Read more: Shaftesbury Square "eyesore" given the green light for regeneration

An existing five storey block - the Royal Mail sorting HQ - is located to the immediate north of the site, and a vacant plot of land and an existing nightclub to the immediate south of the site. The 27 storey Obel Tower apartment building, the tallest building in Belfast, is also nearby.

At a meeting of Belfast City Council’s Planning Committee this week, councillors not only questioned the lack of provision of social housing, but also criticised the applicant’s planning consultant for the tone of his deputation. A vote to carry the officer’s recommendation for approval fell, with four votes in favour from the DUP, UUP and PUP, while Sinn Féin, Alliance, the Green Party and People Before Profit voted against the recommendation.

A Sinn Féin proposal to defer the application to see if there was “any room for voluntary social and affordable” subsequently passed.

The Tomb Street car park (Google)

Sinn Féin Councillor Matt Garrett said: “I am not content that enough ambition has been shown in trying to reach an agreement or a direction in travel around the social and affordable.”

He added: “We have found in other applications, knowing the direction of travel, that the ambition of developers would be voluntary offers of 20 percent social and affordable. I completely appreciate the agent’s view on it, in terms of how we have to comply, but (I would like to see) a bit of ambition in terms of what we are trying to achieve in this city.”

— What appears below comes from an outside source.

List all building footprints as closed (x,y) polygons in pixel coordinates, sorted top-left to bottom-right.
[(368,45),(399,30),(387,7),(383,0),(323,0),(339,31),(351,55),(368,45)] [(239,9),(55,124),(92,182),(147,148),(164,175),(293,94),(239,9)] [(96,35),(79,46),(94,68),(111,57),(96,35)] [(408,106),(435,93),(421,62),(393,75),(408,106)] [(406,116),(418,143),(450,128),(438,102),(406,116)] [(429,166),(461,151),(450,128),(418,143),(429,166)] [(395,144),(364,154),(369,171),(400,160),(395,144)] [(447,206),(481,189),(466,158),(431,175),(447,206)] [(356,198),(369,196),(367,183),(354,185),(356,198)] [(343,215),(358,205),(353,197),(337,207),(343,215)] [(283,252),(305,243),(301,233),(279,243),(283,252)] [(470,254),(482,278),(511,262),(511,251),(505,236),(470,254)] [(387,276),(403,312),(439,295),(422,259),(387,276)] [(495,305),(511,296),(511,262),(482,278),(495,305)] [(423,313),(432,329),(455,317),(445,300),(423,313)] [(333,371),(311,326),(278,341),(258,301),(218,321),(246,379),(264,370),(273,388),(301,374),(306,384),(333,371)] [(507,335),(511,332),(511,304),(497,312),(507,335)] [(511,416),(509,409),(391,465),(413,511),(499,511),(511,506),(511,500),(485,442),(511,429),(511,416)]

Planning consultant for the application, Clyde Shanks, told the committee: “The report specifically considers viability impact on funding and operational charges in incorporating social and affordable housing within the development mix.

“It demonstrates that the introduction of social and affordable housing renders the development scheme unviable, notwithstanding there is no existing demand policy to provide social and affordable housing on this particular site.” He said Belfast was the only city of its size in Britain and Ireland not to have a build-to-rent development.

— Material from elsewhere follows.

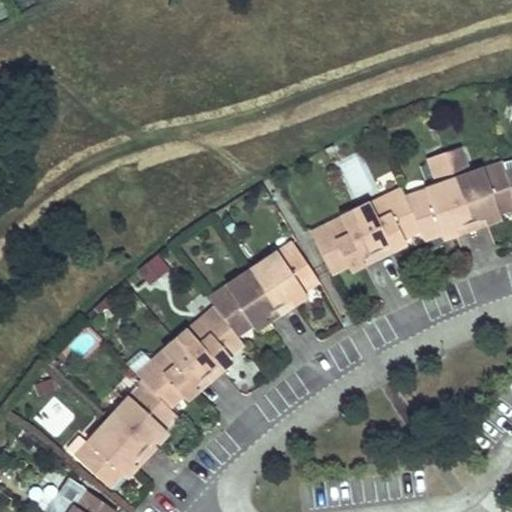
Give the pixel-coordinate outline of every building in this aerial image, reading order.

SDLP Councillor and committee chair Carl Whyte said: “It is the first time I have been the chair of this committee where I actually feel the committee has been instructed almost in the tone of the presentation. Judging by the reaction of other councillors here, they share that.”

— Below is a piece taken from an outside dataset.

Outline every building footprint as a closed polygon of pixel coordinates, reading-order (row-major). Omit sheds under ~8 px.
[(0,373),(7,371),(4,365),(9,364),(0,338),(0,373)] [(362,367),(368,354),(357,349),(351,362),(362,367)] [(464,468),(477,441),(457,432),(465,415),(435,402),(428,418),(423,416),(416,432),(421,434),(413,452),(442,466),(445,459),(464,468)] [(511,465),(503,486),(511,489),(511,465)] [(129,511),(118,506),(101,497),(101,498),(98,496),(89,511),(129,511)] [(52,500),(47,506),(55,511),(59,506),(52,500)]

He added: “I don’t remember sitting through a presentation where a committee that actually has the power to make the decisions was instructed - that’s how it felt - to make a decision one way or the other.”

Green Party Councillor Áine Groogan said the planned residential amenity space was “a fishbowl.” She added: “I appreciate what has been said about what people want to invest in. But there is a difference between what people want to invest in and what people want to live in.

“And with the number of one person-one bedroom apartments, I struggle to see what need that is meeting, beyond students.”

People Before Profit Councillor Matt Collins said: “With The direction of travel that the city centre is going, it seems to me that if certain forces have their way, if certain developers have their way, there will be a lot of student accommodation, a lot of private rental accommodation, but very little in the way of social housing. That is not going to rebalance the housing situation to where we need it.”

Royal Mail have written to the council airing concerns about noise impact on the new development, and asking for conditions to be placed on the plans. The council report states: “The updated noise impact assessment confirms impact of Royal Mail’s existing operation on the proposed development and provides proposed mitigations to deal with the noise impact.

“Royal Mail asks that if the planning permission is recommended for approval the planning conditions are recommended to protect future occupiers to avoid any future complaints and protect Royal Mail operations.”

The report states Royal Mail is asking that “noise insulation measures for the development be submitted and approved in writing by the council, while submission of noise mitigation measures, as set out in the noise impact assessment, should be installed and agreed in writing with the council and be implemented and permanently retained thereafter.”